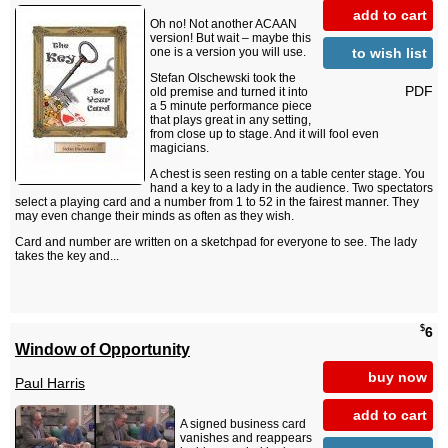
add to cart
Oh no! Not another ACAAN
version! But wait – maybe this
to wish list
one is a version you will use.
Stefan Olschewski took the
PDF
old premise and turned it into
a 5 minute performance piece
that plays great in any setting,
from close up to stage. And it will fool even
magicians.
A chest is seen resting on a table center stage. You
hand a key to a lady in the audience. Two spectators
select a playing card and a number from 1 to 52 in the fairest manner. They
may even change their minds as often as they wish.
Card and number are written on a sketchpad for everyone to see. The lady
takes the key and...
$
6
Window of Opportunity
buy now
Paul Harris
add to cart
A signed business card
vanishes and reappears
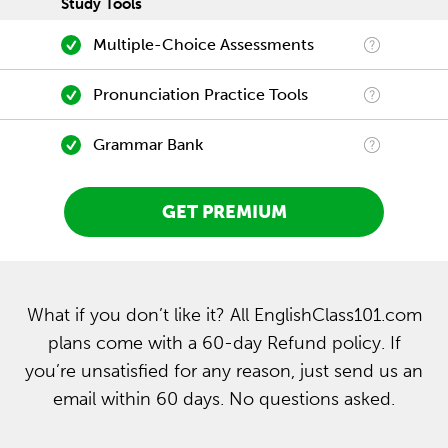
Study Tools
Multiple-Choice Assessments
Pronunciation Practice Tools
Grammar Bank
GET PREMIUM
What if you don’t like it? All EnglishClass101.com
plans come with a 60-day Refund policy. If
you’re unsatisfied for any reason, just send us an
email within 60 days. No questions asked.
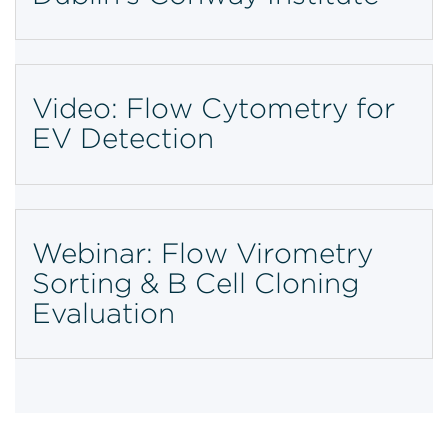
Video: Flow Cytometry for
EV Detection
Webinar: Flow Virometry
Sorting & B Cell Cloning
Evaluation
****
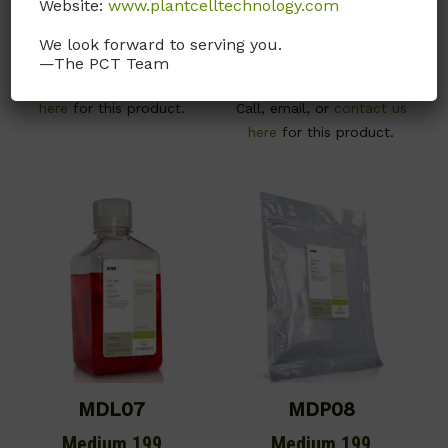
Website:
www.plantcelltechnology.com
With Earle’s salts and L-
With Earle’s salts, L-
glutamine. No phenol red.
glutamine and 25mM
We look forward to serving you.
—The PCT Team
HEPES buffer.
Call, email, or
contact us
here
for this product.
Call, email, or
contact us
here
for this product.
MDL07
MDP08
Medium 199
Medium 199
****
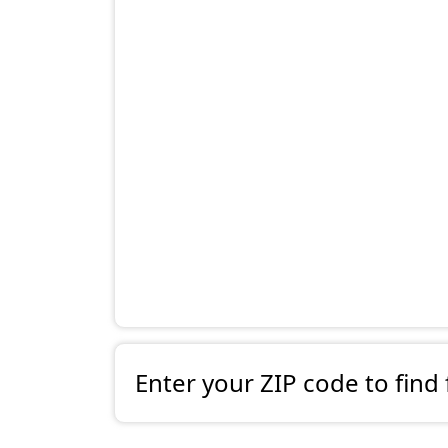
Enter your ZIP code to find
****
What to work on
Could you show every line of the material that includes the string "stage"?

Answer space
from close up to stage. And it will fool even
A chest is seen resting on a table center stage. You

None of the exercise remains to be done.